Certificate for shares in the East Dallas Water Supply Company, signed by Thomas Marsalis, developer of Oak Cliff.
Certificate for shares in the East Dallas Water Supply Company, signed by Thomas Marsalis, developer of Oak Cliff.

Jan. 1, 1890 was the beginning of a happy New Year for the City of Dallas. Through an unusual turn of events, Dallas briefly became the largest city in Texas, while closing the door on the short but lively history of a town called East Dallas.

It all started with a Dallas pioneer named William H. Gaston.

A Civil War veteran and a banking and real estate entrepreneur, Capt. Gaston gambled on Dallas’ future and purchased 40 acres of land adjacent to the eastern boundary of the city and proclaimed it East Dallas. It was incorporated as a municipal government in 1882 and expanded to 1,429 acres that stretched from the Baylor Hospital area south to what’s now Fair Park. It was also attractive to business; it encompassed the junction of Dallas’ first two railroads – the Houston and Texas Central and the Texas and Pacific – and had a waterworks that was eyed with envy by the City of Dallas.

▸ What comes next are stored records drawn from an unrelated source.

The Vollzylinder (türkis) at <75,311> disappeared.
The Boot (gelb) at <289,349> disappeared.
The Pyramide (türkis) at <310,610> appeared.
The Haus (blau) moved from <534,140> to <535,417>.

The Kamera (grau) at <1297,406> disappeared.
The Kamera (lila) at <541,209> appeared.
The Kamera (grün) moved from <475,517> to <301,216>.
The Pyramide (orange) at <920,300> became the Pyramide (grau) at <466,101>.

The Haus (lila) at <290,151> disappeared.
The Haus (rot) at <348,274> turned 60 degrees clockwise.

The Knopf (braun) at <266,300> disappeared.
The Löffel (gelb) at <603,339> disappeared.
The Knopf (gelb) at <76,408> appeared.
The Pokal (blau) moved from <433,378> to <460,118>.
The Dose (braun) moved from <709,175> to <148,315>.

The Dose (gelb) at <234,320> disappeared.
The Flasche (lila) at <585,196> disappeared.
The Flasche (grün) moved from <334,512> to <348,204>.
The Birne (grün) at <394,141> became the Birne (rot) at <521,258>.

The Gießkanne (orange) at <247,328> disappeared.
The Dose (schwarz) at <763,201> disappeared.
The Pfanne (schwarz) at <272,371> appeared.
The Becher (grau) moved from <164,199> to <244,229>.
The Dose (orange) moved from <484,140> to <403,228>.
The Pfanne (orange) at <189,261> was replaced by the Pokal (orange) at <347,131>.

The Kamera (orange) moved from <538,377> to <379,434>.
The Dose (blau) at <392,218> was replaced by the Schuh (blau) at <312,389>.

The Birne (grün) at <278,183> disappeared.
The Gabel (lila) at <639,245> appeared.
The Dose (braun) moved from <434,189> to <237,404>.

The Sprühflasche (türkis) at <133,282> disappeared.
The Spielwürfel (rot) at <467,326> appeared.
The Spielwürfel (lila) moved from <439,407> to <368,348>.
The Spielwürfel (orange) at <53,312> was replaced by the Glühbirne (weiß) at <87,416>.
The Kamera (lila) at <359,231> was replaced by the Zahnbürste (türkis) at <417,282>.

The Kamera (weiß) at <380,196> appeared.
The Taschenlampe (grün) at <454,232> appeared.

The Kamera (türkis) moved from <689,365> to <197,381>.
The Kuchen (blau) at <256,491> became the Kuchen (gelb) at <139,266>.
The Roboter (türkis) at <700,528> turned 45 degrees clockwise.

With little doubt, a consolidation of Dallas and East Dallas benefited both cities. In March, 1889, State Sen. R.S. Kimbrough introduced a bill to repeal East Dallas’ charter and merge with Dallas, adding three new wards to Dallas and strengthening its tax base. The result was not only a win-win for everyone, but by making it legal on New Years’ Eve 1889, it bumped Dallas’ population to 38,067, making it the largest city in Texas in the 1890 census.

A map of property owners in East Dallas in 1889, one year before it was annexed into the City of Dallas. Courtesy of Dallas Municipal Archives, City of Dallas
A map of property owners in East Dallas in 1889, one year before it was annexed into the City of Dallas.